— Start of Source passage —

There is a thread here on Bonner Feller, the US Military attache attached to the 8th Army, whose intelligence reports were regularly intercepted by Rommel courtsey of the much maligned Italians in March 1941. Rommel enjoyed reqular updates from Feller to July 1942 when the US realised their State Department codes had been penertrated and Feller was returned to the US.
The second coincedence was the capture of Rommels 621 wireless listening unit by the Australian 2/24 Battalion on July 10 1942 http://www.iwm.org.uk/upload/package/21 ... gypt05.htm
In the space of a two weeks (early July 1942) all Rommel's intelligence disappeared, as did his tactical brillance. His attacks at the first battle of El Alamien were clumsy and he sat passively until Montgomery attacked (two of my uncles were there attacking along the Coast Rd with the Australian 9th Divison, drawing the Afrika Korp down upon them)
Just as an aside, I had an elderly italian neighbor when I grew up, he was captured at El Alamein and came to Australia as a POW, then came back post war to settle with his family. He said Ramcke's Unit stole Italian trucks to make their escape. The bit about them capturing british trucks was made up to try and keep the Italians onside. Just a little oral history, it may be right or wrong.

— End of Source passage —

[Set task]
Reproduce the passage about Rommel's intelligence sources in North Africa word for word.

— Start of Data shown —

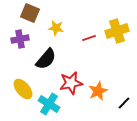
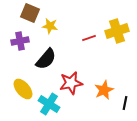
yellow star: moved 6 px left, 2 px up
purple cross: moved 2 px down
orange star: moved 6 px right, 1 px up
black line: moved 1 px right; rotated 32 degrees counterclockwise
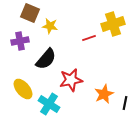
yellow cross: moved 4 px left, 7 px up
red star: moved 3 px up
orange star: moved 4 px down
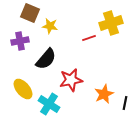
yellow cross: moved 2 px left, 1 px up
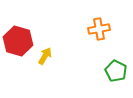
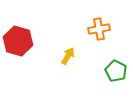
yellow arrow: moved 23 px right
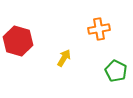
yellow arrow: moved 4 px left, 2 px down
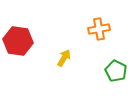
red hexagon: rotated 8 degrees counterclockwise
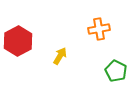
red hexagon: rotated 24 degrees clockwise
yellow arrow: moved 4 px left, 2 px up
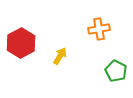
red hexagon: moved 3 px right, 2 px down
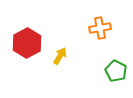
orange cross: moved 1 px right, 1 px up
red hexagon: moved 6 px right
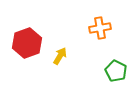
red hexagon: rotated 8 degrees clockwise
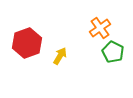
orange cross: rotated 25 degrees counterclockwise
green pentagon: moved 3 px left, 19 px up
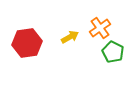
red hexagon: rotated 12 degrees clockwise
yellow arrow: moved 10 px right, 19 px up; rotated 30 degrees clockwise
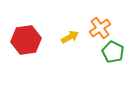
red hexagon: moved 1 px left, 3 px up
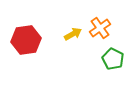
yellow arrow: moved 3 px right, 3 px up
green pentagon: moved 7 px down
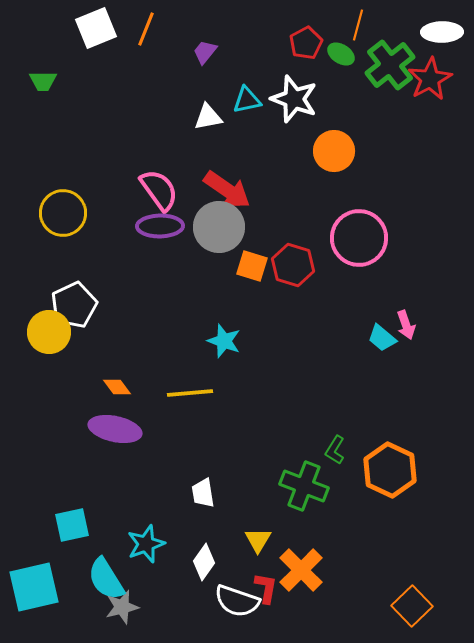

— End of Data shown —

[The completed task]
There is a thread here on Bonner Feller, the US Military attache attached to the 8th Army, whose intelligence reports were regularly intercepted by Rommel courtsey of the much maligned Italians in March 1941. Rommel enjoyed reqular updates from Feller to July 1942 when the US realised their State Department codes had been penertrated and Feller was returned to the US.
The second coincedence was the capture of Rommels 621 wireless listening unit by the Australian 2/24 Battalion on July 10 1942 http://www.iwm.org.uk/upload/package/21 ... gypt05.htm
In the space of a two weeks (early July 1942) all Rommel's intelligence disappeared, as did his tactical brillance. His attacks at the first battle of El Alamien were clumsy and he sat passively until Montgomery attacked (two of my uncles were there attacking along the Coast Rd with the Australian 9th Divison, drawing the Afrika Korp down upon them)
Just as an aside, I had an elderly italian neighbor when I grew up, he was captured at El Alamein and came to Australia as a POW, then came back post war to settle with his family. He said Ramcke's Unit stole Italian trucks to make their escape. The bit about them capturing british trucks was made up to try and keep the Italians onside. Just a little oral history, it may be right or wrong.